There must be something interesting about the weather. It’s the universal conversation topic: the first thing that strangers tend to share their thoughts about, as if needing to confirm that they inhabit the same world before pursuing the possibility of real communication. Meanwhile, in literature, the weather is often considered a device of the obvious, an overused filter for setting a mood. Weather has a way of quietly taking up more space than it might deserve.
But there’s much more to fictional weatherscapes than the tonal work that lies on the surface. Weather presents a fundamental aspect of narrative that, by definition, lies outside of the realm of agency. Even in a story that is “character-driven,” there must always be a balance of individual free will exerted from within and uncontrollable circumstances imposed from without. In Alexandra Kleeman’s 2016 collection Intimations, the story “A Brief History of Weather” uses weather and shelter to produce a new kind of tension between internal and external worlds.
The first section begins with a father bringing a suitcase full of snow into his house and opening it up to show his family (the unnamed speaker here is the daughter): “[…] all the snow glaring back the lamps and shaming our house with the brilliance of things that belong outside it.” This lingering image—an element of the exterior world borne into an interior world—sets the stage for a complicated exploration of interiority and exteriority, and of what it means to be sheltered, or to be a shelter.
The idea of shelter quickly becomes central to the story, as this family’s house is one of the only consistent narrative elements from one section to the next. The lives of the family members seem to revolve around a goal of making the house “free from weather,” a grand experiment in the art of containment. This house often fits into the conceit of the house-as-body, a set of discriminating boundaries tasked with keeping certain things in and certain things out. In this passage, a door or orifice in a shelter or body is redefined as a “flaw”:
The surface of our home is a single block of shatterproof plastic. There is a single flaw in the surface of our home through which we would enter or exit, a thing we rarely do.
Air enters the flaw of a body and presses through into ever-deeper regions traveling from oral reservoir to tracheal passageway to the lungs, which resemble small rooms.
Here, the house and the body appear as reciprocal symbols, each highlighting the vessel-like nature of the other. If the opening where the outside world can enter is a flaw rather than a feature, then the idea of containment shifts toward a model of categorical purity, where the “outside” and “inside” are treated as entities that would taint each other if they mix. This dialectic appears even more viscerally in another passage, where Kleeman explores how the act of speaking necessarily interacts with air:
In motion his mouth laps at the air, takes into it the world we have been presented with and passes it out again, deformed. Pressed against tongue, teeth, the sounds fall out marked by indentations from human molars.

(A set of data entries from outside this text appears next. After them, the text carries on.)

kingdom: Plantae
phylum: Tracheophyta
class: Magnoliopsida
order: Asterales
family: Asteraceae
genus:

What does it mean for air to become “deformed” by a mouth, when it is already without form? In this image, language itself emerges as a corruption of the environment that it enters. It is a thing of the world of interiority—a thought, a meaning—imposing itself upon the exterior; in other words, it is the opposite of weather.
Kleeman closes the story with “a day without weather,” where the family at last walks away from the house:
There is no wind, there is no water. There is light. There is no sense that something in the sky will heave or change color. The only air that moves is air we push from our lungs.
By ending on this image where the inside world of bodies can shape the outside world of the air, Kleeman achieves a unique sort of thematic resolution where the human body exerts agency upon the exterior world instead of the other way around. The analogy of house and body breaks down when the body is no longer like a house, which is to say, no longer defined by its boundaries and passageways. Instead, the body can be an active, productive force that radiates away from its own boundaries.
In this way, selfhood emerges as an inside-out reversal of shelter-hood. These characters will never be able to control the weather, but the agency within them still has the potential to reach outwards.